■ **TESTO SCELTO**:
Negazionismo, antisemitismo e unicità della Shoah

par Fabio Della Pergola
mercoledì 23 ottobre 2013

Come ho già scritto sono contrario alla ipotizzata legge contro il negazionismo.

Anche se lo sono a denti stretti, perché sono assolutamente convinto che l’intenzionalità più o meno latente di un negazionista (più sfumata in uno storico “revisionista”) non sia la ricerca di una verità storica, diversa da quella nota per aver sottoposto a critica gli storici che hanno documentato la shoah (e non solo lo sterminio degli ebrei, ma anche di tutte le altre vittime del nazismo).

Credo che sia in realtà - dal momento che l’intenzionalità latente è anche più reale dell’attività manifesta - un modo di dare fiato, nel negazionismo, ad un sostanziale antisemitismo di vecchio stampo, vestito con abiti seminuovi, magari anche quelli di una ricerca storica svolta con metodologie ”scientifiche” o pseudo tali. Insomma bufale che mirano ad altro.

Nonostante questo sono e resto contrario alla legge per due motivi sostanziali: la sua inutilità ai fini di una corretta interpretazione storica dello sterminio nazista e la sua pericolosità che consiste nel fare di ogni negazionista una vittima - per legge - di quello che, in linguaggio negazionistico, viene detto “dogma olocaustico”, cioè di una interpretazione storica stabilita nei tribunali.

Meno convincenti mi paiono le varie diatribe sulla libertà di pensiero o di espressione e così via. I paesi che hanno adottato legislazioni simili a quella proposta non sembrano essere sprofondati davvero nella notte di ogni civiltà, ma solo in un intricato garbuglìo di questioni storiche che i poveri giudici si sono trovati, non si sa con quale competenza, a sgarbugliare. A parte Irving naturalmente, che era meglio se non andava in Austria. 

Come ha scritto, meglio di me, Aldo Giannuli in un suo articolo: “Sul piano politico, questa norma è offensiva non solo dei diritti di espressione dei negazionisti (che personalmente ritengo essere delle bestie sul piano scientifico, ma che comunque hanno diritti costituzionali anche loro), ma prima ancora è offensiva dell’opera degli storici antifascisti, che si pensa abbiano bisogno dei carabinieri per prevalere in una disputa scientifica”. E questo mi sembra l’argomento prìncipe che taglia la testa al toro.

■ **CONSEGNA A**: Indica se le affermazioni (i), (ii) e (iii) concordano con il testo sul negazionismo, rispondendo sì o no e citando alla lettera le parole decisive del testo. (i) Chi scrive è favorevole alla legge contro il negazionismo. (ii) Tra i motivi della sua posizione c'è l'inutilità della legge per una corretta interpretazione storica dello sterminio nazista. (iii) Chi scrive trova molto convincenti le diatribe sulla libertà di pensiero o di espressione.

■ **I DATI**:
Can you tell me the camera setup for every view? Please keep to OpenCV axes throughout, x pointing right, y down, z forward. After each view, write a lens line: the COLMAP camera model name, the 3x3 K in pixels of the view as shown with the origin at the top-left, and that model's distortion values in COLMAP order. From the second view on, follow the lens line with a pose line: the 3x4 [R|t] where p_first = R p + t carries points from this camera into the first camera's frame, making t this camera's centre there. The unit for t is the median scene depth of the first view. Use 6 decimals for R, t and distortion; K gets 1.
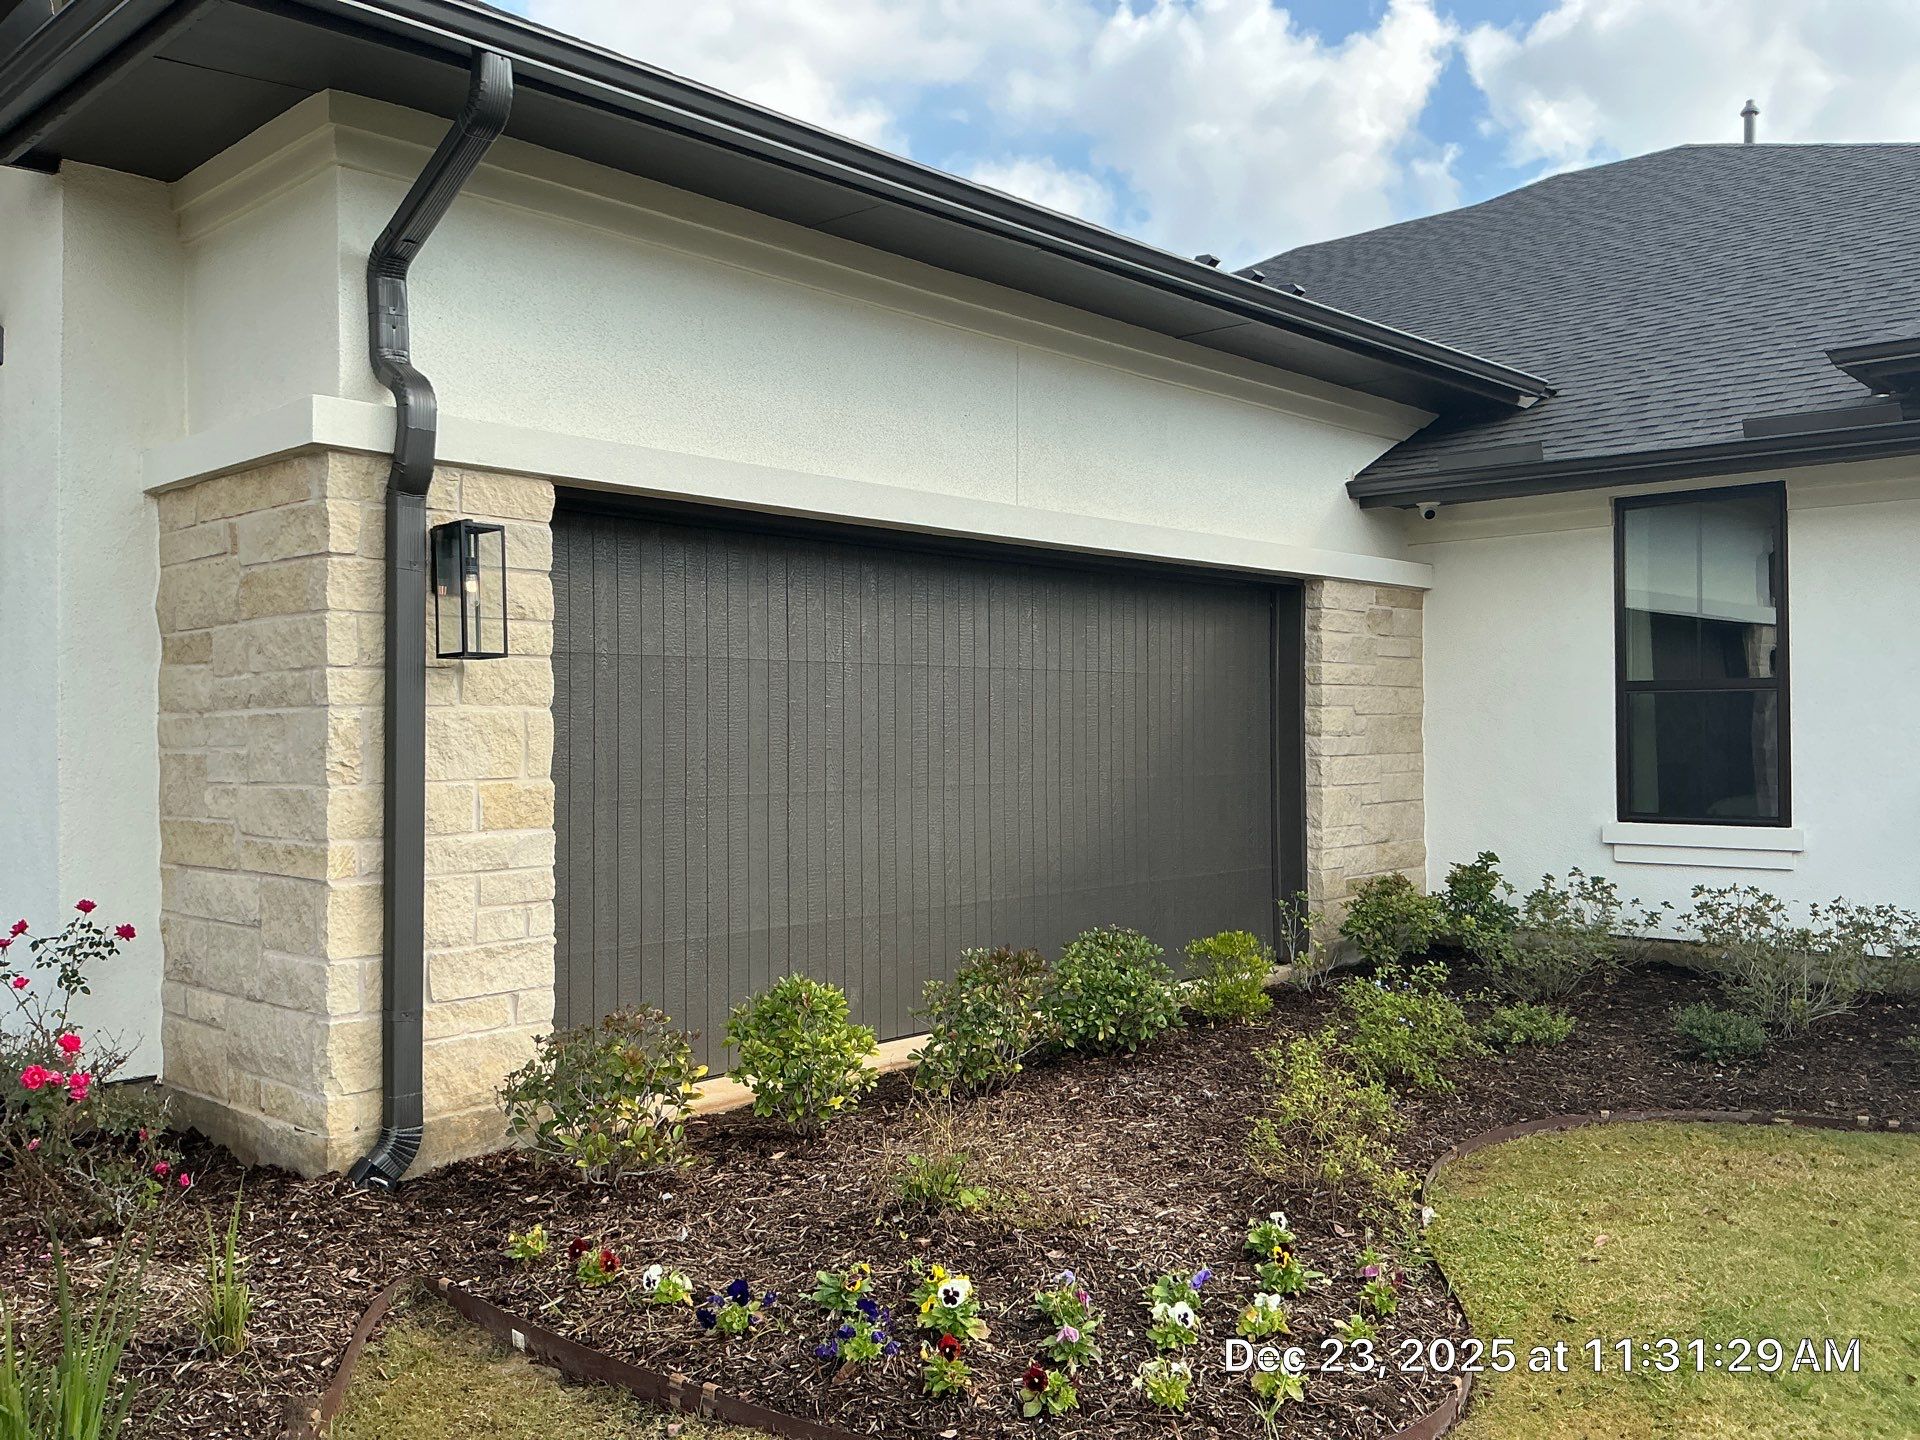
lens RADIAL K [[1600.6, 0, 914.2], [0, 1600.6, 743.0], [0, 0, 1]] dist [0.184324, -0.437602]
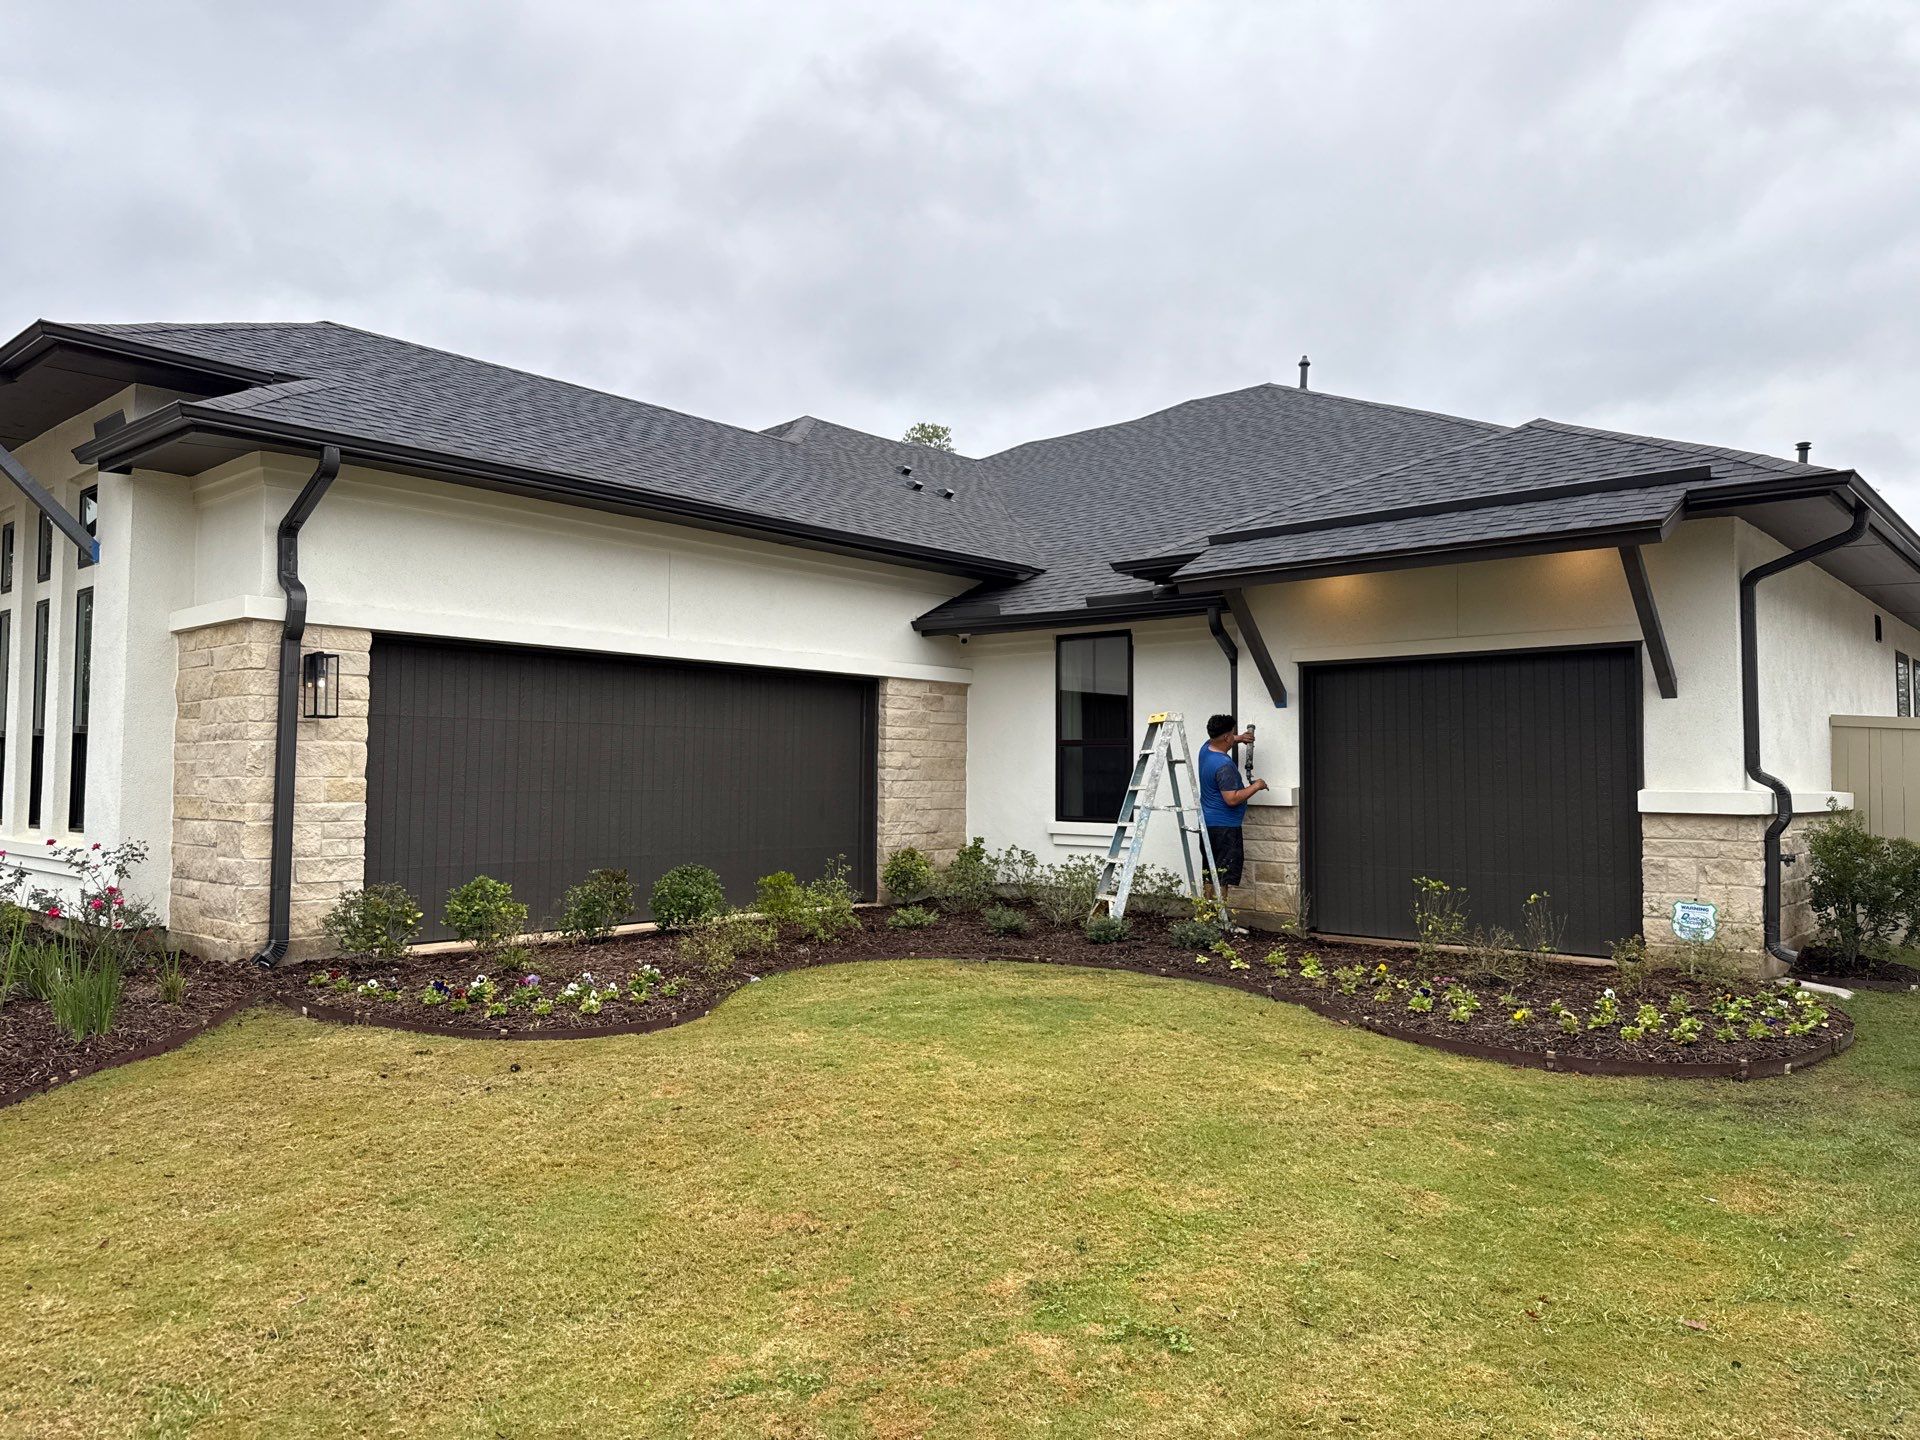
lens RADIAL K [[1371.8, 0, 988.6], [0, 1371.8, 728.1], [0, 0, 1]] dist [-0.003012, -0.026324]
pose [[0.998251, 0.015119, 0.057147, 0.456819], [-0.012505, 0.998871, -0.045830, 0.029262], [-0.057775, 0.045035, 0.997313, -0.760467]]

■ **CONSEGNA B**: Trascrivi senza alcuna modifica le righe dei record dall'inizio fino alla riga con "dist [0.184324, -0.437602]", incluse entrambe. Lascia fuori dalla risposta le immagini.

■ **SPAZIO RISPOSTA A**:
(i) No: "Come ho già scritto sono contrario alla ipotizzata legge contro il negazionismo."
(ii) Sì: "la sua inutilità ai fini di una corretta interpretazione storica dello sterminio nazista"
(iii) No: "Meno convincenti mi paiono le varie diatribe sulla libertà di pensiero o di espressione e così via."

■ **SPAZIO RISPOSTA B**:
Can you tell me the camera setup for every view? Please keep to OpenCV axes throughout, x pointing right, y down, z forward. After each view, write a lens line: the COLMAP camera model name, the 3x3 K in pixels of the view as shown with the origin at the top-left, and that model's distortion values in COLMAP order. From the second view on, follow the lens line with a pose line: the 3x4 [R|t] where p_first = R p + t carries points from this camera into the first camera's frame, making t this camera's centre there. The unit for t is the median scene depth of the first view. Use 6 decimals for R, t and distortion; K gets 1.
lens RADIAL K [[1600.6, 0, 914.2], [0, 1600.6, 743.0], [0, 0, 1]] dist [0.184324, -0.437602]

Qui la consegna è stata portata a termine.